→ What is required
From the first line to the last, set down the data exactly as given.
++++++++
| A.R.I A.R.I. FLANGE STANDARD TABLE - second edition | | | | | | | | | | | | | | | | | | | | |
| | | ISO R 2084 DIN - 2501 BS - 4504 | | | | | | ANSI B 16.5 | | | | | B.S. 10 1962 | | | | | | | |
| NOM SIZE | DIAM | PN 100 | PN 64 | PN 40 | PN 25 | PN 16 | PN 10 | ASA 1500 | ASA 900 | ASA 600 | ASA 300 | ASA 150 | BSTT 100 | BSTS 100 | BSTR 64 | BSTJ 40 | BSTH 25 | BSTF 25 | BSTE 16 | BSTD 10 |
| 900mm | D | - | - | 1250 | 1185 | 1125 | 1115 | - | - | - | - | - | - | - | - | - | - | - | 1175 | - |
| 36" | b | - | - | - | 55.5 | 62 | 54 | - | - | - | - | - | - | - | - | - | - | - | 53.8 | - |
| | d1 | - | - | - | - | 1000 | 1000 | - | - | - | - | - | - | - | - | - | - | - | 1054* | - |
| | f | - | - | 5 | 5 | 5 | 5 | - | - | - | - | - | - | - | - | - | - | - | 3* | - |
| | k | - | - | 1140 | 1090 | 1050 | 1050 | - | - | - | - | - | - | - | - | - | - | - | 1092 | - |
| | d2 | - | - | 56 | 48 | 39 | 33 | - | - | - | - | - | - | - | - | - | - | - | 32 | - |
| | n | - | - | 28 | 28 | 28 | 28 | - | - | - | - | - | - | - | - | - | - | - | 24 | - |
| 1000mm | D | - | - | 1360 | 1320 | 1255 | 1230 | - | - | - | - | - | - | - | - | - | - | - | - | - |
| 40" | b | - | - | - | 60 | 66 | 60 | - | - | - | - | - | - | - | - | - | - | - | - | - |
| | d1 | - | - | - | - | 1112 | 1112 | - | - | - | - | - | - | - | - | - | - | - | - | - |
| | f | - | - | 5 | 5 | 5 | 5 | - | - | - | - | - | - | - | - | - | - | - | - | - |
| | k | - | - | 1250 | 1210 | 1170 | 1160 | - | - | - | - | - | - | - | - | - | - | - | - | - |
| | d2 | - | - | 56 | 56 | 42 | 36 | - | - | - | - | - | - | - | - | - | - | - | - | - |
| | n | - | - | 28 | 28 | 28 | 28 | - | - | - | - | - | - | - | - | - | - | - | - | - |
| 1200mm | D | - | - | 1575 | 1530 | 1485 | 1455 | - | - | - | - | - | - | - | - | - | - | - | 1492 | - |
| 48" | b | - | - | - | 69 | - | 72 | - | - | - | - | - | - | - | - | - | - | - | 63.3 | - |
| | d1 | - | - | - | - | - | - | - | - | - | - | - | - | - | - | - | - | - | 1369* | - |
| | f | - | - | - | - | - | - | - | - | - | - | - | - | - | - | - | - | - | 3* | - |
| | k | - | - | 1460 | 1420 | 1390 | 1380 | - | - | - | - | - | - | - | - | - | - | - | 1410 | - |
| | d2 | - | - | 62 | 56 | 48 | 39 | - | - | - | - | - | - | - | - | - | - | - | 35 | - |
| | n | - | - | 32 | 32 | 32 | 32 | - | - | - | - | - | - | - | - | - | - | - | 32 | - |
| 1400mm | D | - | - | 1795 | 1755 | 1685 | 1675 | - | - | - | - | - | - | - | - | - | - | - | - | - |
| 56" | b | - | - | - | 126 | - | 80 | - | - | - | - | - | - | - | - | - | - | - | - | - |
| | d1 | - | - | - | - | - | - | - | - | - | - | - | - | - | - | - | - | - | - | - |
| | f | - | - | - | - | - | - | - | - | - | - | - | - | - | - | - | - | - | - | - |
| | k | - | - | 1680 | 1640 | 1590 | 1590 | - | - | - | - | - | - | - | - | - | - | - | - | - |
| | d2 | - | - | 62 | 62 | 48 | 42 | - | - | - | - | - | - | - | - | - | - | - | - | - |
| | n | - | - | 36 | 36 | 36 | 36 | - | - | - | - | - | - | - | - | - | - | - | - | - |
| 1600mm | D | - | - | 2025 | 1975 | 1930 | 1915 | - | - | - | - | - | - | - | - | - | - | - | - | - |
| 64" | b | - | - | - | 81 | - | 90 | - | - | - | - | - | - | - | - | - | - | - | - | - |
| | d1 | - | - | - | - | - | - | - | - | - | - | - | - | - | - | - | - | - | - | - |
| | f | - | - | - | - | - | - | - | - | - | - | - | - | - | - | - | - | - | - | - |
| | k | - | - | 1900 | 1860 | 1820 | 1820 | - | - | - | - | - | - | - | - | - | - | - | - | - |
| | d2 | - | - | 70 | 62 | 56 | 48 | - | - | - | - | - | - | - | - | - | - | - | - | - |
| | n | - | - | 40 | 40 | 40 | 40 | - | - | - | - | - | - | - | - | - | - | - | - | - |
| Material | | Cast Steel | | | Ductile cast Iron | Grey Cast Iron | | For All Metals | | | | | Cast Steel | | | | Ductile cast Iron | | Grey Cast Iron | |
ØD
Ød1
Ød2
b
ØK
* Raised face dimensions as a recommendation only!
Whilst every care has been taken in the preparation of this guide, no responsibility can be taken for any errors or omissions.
++++++++
→ Answer to the exercise
| A.R.I A.R.I. FLANGE STANDARD TABLE - second edition | | | | | | | | | | | | | | | | | | | | |
| | | ISO R 2084 DIN - 2501 BS - 4504 | | | | | | ANSI B 16.5 | | | | | B.S. 10 1962 | | | | | | | |
| NOM SIZE | DIAM | PN 100 | PN 64 | PN 40 | PN 25 | PN 16 | PN 10 | ASA 1500 | ASA 900 | ASA 600 | ASA 300 | ASA 150 | BSTT 100 | BSTS 100 | BSTR 64 | BSTJ 40 | BSTH 25 | BSTF 25 | BSTE 16 | BSTD 10 |
| 900mm | D | - | - | 1250 | 1185 | 1125 | 1115 | - | - | - | - | - | - | - | - | - | - | - | 1175 | - |
| 36" | b | - | - | - | 55.5 | 62 | 54 | - | - | - | - | - | - | - | - | - | - | - | 53.8 | - |
| | d1 | - | - | - | - | 1000 | 1000 | - | - | - | - | - | - | - | - | - | - | - | 1054* | - |
| | f | - | - | 5 | 5 | 5 | 5 | - | - | - | - | - | - | - | - | - | - | - | 3* | - |
| | k | - | - | 1140 | 1090 | 1050 | 1050 | - | - | - | - | - | - | - | - | - | - | - | 1092 | - |
| | d2 | - | - | 56 | 48 | 39 | 33 | - | - | - | - | - | - | - | - | - | - | - | 32 | - |
| | n | - | - | 28 | 28 | 28 | 28 | - | - | - | - | - | - | - | - | - | - | - | 24 | - |
| 1000mm | D | - | - | 1360 | 1320 | 1255 | 1230 | - | - | - | - | - | - | - | - | - | - | - | - | - |
| 40" | b | - | - | - | 60 | 66 | 60 | - | - | - | - | - | - | - | - | - | - | - | - | - |
| | d1 | - | - | - | - | 1112 | 1112 | - | - | - | - | - | - | - | - | - | - | - | - | - |
| | f | - | - | 5 | 5 | 5 | 5 | - | - | - | - | - | - | - | - | - | - | - | - | - |
| | k | - | - | 1250 | 1210 | 1170 | 1160 | - | - | - | - | - | - | - | - | - | - | - | - | - |
| | d2 | - | - | 56 | 56 | 42 | 36 | - | - | - | - | - | - | - | - | - | - | - | - | - |
| | n | - | - | 28 | 28 | 28 | 28 | - | - | - | - | - | - | - | - | - | - | - | - | - |
| 1200mm | D | - | - | 1575 | 1530 | 1485 | 1455 | - | - | - | - | - | - | - | - | - | - | - | 1492 | - |
| 48" | b | - | - | - | 69 | - | 72 | - | - | - | - | - | - | - | - | - | - | - | 63.3 | - |
| | d1 | - | - | - | - | - | - | - | - | - | - | - | - | - | - | - | - | - | 1369* | - |
| | f | - | - | - | - | - | - | - | - | - | - | - | - | - | - | - | - | - | 3* | - |
| | k | - | - | 1460 | 1420 | 1390 | 1380 | - | - | - | - | - | - | - | - | - | - | - | 1410 | - |
| | d2 | - | - | 62 | 56 | 48 | 39 | - | - | - | - | - | - | - | - | - | - | - | 35 | - |
| | n | - | - | 32 | 32 | 32 | 32 | - | - | - | - | - | - | - | - | - | - | - | 32 | - |
| 1400mm | D | - | - | 1795 | 1755 | 1685 | 1675 | - | - | - | - | - | - | - | - | - | - | - | - | - |
| 56" | b | - | - | - | 126 | - | 80 | - | - | - | - | - | - | - | - | - | - | - | - | - |
| | d1 | - | - | - | - | - | - | - | - | - | - | - | - | - | - | - | - | - | - | - |
| | f | - | - | - | - | - | - | - | - | - | - | - | - | - | - | - | - | - | - | - |
| | k | - | - | 1680 | 1640 | 1590 | 1590 | - | - | - | - | - | - | - | - | - | - | - | - | - |
| | d2 | - | - | 62 | 62 | 48 | 42 | - | - | - | - | - | - | - | - | - | - | - | - | - |
| | n | - | - | 36 | 36 | 36 | 36 | - | - | - | - | - | - | - | - | - | - | - | - | - |
| 1600mm | D | - | - | 2025 | 1975 | 1930 | 1915 | - | - | - | - | - | - | - | - | - | - | - | - | - |
| 64" | b | - | - | - | 81 | - | 90 | - | - | - | - | - | - | - | - | - | - | - | - | - |
| | d1 | - | - | - | - | - | - | - | - | - | - | - | - | - | - | - | - | - | - | - |
| | f | - | - | - | - | - | - | - | - | - | - | - | - | - | - | - | - | - | - | - |
| | k | - | - | 1900 | 1860 | 1820 | 1820 | - | - | - | - | - | - | - | - | - | - | - | - | - |
| | d2 | - | - | 70 | 62 | 56 | 48 | - | - | - | - | - | - | - | - | - | - | - | - | - |
| | n | - | - | 40 | 40 | 40 | 40 | - | - | - | - | - | - | - | - | - | - | - | - | - |
| Material | | Cast Steel | | | Ductile cast Iron | Grey Cast Iron | | For All Metals | | | | | Cast Steel | | | | Ductile cast Iron | | Grey Cast Iron | |
ØD
Ød1
Ød2
b
ØK
* Raised face dimensions as a recommendation only!
Whilst every care has been taken in the preparation of this guide, no responsibility can be taken for any errors or omissions.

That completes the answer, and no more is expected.